The Supreme Court’s recent ruling on birthright citizenship has lit a fuse in conservative circles, and Senator Eric Schmitt is walking right up to the blast zone. Schmitt announced he will file legislation to change the Immigration and Nationality Act so Congress can define who counts as a citizen under the 14th Amendment. If that fails, he says he will push a constitutional amendment to “restore American citizenship.”
Schmitt’s Legislation: Clarifying the 14th Amendment and Ending Automatic Citizenship
Senator Schmitt’s bill aims to clarify the Citizenship Clause in the 14th Amendment through ordinary legislation. He pointed to the Supreme Court decision that rejected President Trump’s executive order to end birthright citizenship and said the Court has opened a narrow door for Congress to act. That’s the angle here: this is a direct congressional response to a Supreme Court ruling. Schmitt is not hiding the game. He wants a law that defines citizenship by allegiance and permanence, not by geography alone.

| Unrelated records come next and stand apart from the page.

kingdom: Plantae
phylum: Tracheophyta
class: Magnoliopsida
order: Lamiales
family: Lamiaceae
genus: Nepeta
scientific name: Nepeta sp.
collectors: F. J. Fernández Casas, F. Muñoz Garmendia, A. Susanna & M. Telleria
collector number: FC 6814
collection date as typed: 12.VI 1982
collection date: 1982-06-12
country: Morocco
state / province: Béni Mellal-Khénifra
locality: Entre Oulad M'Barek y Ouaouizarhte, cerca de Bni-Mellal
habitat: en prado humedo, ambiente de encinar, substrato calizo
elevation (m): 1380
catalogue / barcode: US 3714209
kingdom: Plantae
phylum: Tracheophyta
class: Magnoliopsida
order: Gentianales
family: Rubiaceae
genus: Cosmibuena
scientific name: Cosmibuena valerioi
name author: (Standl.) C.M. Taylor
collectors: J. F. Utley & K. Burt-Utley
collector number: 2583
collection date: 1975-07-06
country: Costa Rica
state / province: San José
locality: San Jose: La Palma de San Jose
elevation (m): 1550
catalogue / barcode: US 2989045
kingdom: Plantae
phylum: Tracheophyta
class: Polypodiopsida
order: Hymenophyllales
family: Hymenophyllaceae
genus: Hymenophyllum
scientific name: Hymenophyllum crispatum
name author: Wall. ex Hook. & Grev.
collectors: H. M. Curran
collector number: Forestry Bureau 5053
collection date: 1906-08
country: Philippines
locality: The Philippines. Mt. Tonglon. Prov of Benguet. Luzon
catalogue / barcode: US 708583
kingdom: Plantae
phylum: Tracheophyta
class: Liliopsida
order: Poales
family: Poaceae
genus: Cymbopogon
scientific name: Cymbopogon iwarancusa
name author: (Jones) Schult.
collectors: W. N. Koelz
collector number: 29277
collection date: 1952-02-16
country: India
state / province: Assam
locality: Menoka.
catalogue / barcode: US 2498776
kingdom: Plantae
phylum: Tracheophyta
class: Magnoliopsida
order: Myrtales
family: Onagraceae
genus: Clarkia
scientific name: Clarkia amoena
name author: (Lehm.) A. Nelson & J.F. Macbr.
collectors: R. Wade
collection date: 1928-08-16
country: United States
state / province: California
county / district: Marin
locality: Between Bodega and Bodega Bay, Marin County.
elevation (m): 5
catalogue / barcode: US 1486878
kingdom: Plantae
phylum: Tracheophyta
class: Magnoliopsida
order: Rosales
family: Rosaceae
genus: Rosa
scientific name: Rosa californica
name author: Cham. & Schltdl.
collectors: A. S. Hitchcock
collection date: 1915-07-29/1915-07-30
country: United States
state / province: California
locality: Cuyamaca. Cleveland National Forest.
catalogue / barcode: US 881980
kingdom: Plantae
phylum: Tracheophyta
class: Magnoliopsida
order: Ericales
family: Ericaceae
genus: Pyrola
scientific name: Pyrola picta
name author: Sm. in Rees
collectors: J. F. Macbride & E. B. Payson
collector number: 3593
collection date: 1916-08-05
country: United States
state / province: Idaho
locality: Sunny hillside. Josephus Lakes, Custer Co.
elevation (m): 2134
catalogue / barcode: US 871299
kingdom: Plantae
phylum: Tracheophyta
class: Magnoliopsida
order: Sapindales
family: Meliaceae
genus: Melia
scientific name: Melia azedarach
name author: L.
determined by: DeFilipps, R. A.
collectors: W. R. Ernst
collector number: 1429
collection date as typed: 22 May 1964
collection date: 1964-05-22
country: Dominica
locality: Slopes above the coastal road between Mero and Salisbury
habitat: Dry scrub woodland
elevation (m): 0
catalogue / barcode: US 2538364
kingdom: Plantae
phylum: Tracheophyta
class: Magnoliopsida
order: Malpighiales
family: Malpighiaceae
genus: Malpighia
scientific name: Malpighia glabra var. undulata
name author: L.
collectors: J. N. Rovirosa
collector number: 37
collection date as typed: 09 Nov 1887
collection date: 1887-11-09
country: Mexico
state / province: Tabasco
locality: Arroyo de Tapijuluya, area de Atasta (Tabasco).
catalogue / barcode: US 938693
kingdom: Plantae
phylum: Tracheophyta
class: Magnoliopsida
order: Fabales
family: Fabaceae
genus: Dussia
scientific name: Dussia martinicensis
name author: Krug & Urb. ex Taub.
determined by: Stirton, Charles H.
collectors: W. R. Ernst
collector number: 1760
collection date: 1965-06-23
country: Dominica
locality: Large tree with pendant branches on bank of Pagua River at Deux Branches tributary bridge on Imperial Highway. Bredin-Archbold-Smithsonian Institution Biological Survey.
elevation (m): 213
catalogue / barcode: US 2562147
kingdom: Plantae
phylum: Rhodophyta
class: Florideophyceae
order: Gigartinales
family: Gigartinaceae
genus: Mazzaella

Backing From the Bench — and a Warning From Conservatives
Schmitt leaned on the conservative justices’ words to make his case. He echoed Justice Thomas’ hard-hitting dissent and flagged comments from Justice Kavanaugh that, he believes, leave room for Congress. He called the majority opinion “disastrous” and warned that automatic birthright citizenship will erode national sovereignty. Translation: conservatives see the decision as a judicial decision that rewrote history, and they want Congress to rewrite the statute back.
Why This Matters: Immigration, Sovereignty, and Assimilation
This debate is not just legal hair-splitting. It goes to who belongs in the political nation. Republicans argue that unlimited birthright citizenship creates incentives for mass illegal immigration and creates a generation of citizens with weak ties to American civic life. Opponents say stripping citizenship by law or amendment would be harsh and divisive. Schmitt’s pitch is simple and blunt: Congress can act to protect borders and the meaning of citizenship if the Court will not.
What Comes Next and Why Conservatives Should Care
Schmitt’s next steps are clear: draft the legislative language, rally fellow Republicans, and if necessary, begin the long work of a constitutional amendment. That’s politics at its most old-fashioned and stubborn — draft, persuade, pass. For conservatives worried about sovereignty, assimilation, and lawful immigration, this is a fight worth having. Whether Congress will follow or whether this effort becomes another headline depends on Republican unity and public pressure. Either way, Schmitt has made his choice: no quiet hand-wringing, just a plan to change the law or the Constitution so that citizenship means something more than a birthplace.